Evans, of Cumming, Ga., has worked in the electrical industry for 30 years, the last 20 of them at a global engineering company with annual revenues of $110 billion. Evans started there as a regional engineer and left the company as a senior commodity manager when she was laid off earlier this year.

Her old resume needed to be recharged and modernized.

The OpsLadder member tried including a summary section that read more like a cover letter, she added pages of testimonials and references from former colleagues, and she embedded her photo in every copy of her resume.

What she didn’t know: Each of those are grounds for rejection.

Either by an impatient human recruiter or an automated applicant tracking system (ATS), these formats are unacceptable.
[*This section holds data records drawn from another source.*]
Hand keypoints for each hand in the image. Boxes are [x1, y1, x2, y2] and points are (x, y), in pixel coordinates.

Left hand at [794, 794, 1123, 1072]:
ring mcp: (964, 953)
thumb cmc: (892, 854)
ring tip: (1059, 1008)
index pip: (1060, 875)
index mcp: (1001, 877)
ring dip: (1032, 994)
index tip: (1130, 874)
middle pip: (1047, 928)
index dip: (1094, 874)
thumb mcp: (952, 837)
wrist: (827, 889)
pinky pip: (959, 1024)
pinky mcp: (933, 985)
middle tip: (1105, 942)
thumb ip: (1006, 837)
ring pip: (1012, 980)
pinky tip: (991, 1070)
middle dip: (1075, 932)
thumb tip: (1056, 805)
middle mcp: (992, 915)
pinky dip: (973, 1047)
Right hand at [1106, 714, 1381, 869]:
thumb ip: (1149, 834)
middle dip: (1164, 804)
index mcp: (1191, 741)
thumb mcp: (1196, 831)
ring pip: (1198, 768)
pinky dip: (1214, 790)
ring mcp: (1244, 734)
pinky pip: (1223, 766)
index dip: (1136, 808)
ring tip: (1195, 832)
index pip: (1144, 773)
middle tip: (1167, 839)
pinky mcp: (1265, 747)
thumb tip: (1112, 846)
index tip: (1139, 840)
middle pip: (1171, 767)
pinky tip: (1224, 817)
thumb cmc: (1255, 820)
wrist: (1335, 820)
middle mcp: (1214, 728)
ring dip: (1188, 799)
ATS software frequently dismisses long resumes and embedded images, said J.M. Auron, a certified professional resume writer who works with Ladders resume-writing services and helped Evans update her document. In addition, many human-resources professionals are instructed to reject resumes submitted with photos to avoid claims of discrimination.
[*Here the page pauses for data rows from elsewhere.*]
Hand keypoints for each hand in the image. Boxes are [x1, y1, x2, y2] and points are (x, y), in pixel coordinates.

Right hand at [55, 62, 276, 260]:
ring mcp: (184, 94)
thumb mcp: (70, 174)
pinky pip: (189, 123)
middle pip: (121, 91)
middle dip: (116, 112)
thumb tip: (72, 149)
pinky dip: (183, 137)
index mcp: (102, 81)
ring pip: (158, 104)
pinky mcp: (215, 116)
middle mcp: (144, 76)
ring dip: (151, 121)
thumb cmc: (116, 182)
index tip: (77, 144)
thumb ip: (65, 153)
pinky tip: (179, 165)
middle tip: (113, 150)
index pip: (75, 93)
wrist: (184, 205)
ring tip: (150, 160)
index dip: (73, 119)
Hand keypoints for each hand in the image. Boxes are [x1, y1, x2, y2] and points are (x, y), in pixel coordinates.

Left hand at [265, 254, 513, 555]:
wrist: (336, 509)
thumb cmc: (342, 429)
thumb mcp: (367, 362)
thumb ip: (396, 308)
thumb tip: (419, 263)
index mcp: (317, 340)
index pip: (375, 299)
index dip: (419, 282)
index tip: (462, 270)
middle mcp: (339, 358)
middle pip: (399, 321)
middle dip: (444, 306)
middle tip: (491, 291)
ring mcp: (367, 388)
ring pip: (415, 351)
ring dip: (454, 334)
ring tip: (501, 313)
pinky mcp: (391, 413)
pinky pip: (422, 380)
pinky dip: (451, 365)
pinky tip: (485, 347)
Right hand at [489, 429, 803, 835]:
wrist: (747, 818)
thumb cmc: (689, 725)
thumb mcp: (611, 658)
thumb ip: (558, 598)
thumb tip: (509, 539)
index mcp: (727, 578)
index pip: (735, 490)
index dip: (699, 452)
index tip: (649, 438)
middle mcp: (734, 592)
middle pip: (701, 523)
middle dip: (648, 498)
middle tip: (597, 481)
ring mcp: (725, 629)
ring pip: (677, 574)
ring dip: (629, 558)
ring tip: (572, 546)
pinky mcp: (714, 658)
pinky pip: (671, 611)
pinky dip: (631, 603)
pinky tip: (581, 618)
“She hadn’t written a resume in 20 years,” said J.M. Auron, the resume writer who worked with Evans. “She hadn’t looked for a job in 20 years. (She) had no need to even think about writing a resume in 20 years because of an extremely stable job history.”
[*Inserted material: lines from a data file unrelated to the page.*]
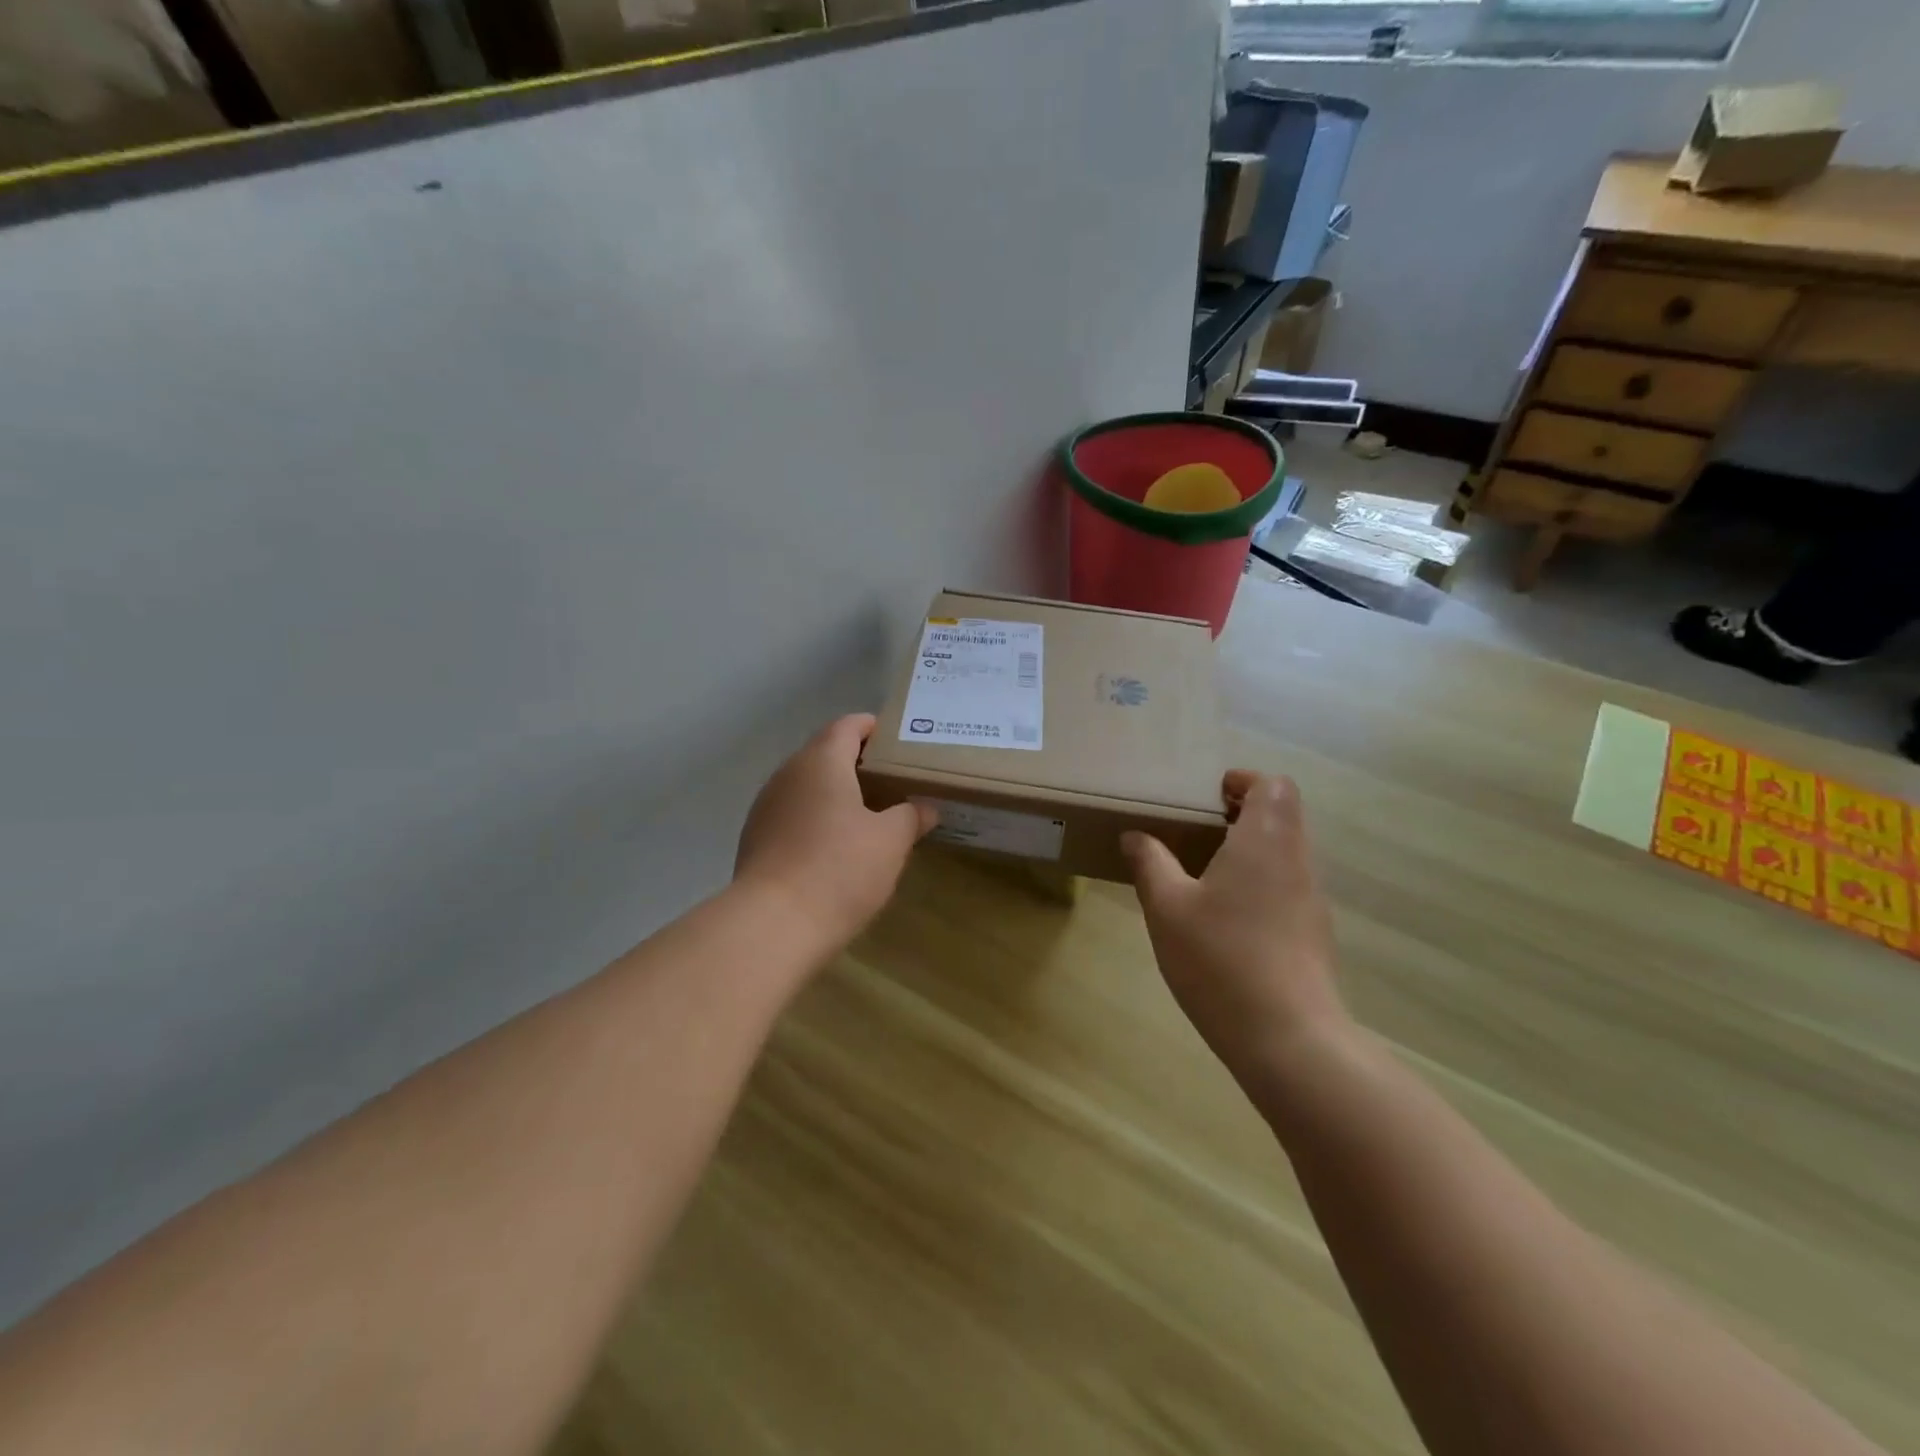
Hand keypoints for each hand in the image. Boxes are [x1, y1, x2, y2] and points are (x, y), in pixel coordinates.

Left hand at [734, 714, 935, 951]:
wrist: (772, 925)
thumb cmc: (840, 869)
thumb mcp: (891, 842)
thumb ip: (911, 816)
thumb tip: (925, 807)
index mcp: (821, 761)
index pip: (848, 726)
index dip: (873, 728)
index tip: (897, 742)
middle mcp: (788, 774)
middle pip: (825, 754)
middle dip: (857, 764)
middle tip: (892, 782)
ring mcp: (766, 806)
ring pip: (806, 786)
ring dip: (834, 793)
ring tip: (868, 815)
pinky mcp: (755, 839)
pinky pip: (792, 815)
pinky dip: (815, 819)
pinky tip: (834, 847)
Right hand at [1122, 771, 1348, 1088]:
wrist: (1288, 1039)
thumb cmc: (1221, 959)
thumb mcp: (1167, 907)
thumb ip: (1150, 863)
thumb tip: (1136, 836)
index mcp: (1266, 841)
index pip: (1274, 785)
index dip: (1243, 782)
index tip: (1207, 798)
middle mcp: (1297, 861)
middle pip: (1283, 815)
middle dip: (1241, 814)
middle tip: (1195, 832)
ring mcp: (1312, 900)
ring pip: (1286, 853)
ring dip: (1250, 850)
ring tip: (1203, 874)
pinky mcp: (1314, 934)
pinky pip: (1288, 887)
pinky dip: (1260, 884)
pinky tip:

Auron did away with the photo, the references and the summary, and he immediately set about crafting a document that brought to life an impressive array of performance numbers throughout a long career.

Back in the hunt

Evans is looking for a job similar to the one she had before she was laid off: a senior commodity manager in the electrical, power, or oil and gas industry. “A commodity manager produces quotes, plans and spec reviews; negotiates; and strategically aligns the commodity with technical support, risk management, industry and technology trends,” she said. “Also included in this position is supplier management and reporting.”

Auron began using Evans’ summary statement to paint a compelling portrait of an overachiever.

“She never missed a quota in 20 years,” Auron said. “In the last 10 years, she has been between 30 percent to more than 100 percent over quota,” he added. “So writing a resume for someone like her was a piece of cake. … You just work with the numbers.”

Indeed, as one of the subsections in Evans’ updated resume noted she “dramatically exceeded targets year over year.” From 2000 through the third quarter of fiscal year 2009, Evans’ performance ranged from a low of 131 percent to a high of 203 percent of her goals.

He also dropped the long, conversational summary, which might have been confused with a cover letter.

Evans’ original resume began:

“Strategic purchasing of medium and high voltage switchgear 2.4kV to 800kV for the Strategic Industries Division, Power Systems Division and the Technical Service Division throughout the US.” 

Auron’s revised version:

“Business and product savvy professional with more than two decades of experience slashing costs, and developing long-term customer and vendor relationships. Talented technical commodity manager with in-depth, diverse technical knowledge of electrical power and distribution commodities, and application and procurement of MV/HV engineered equipment for large project jobs in the Metals, Paper, Water, Mining, Oil & Gas, International and Service Solutions industries.”

Auron’s new version emphasizes what Evans says is her greatest strength: “Exceeding goals.”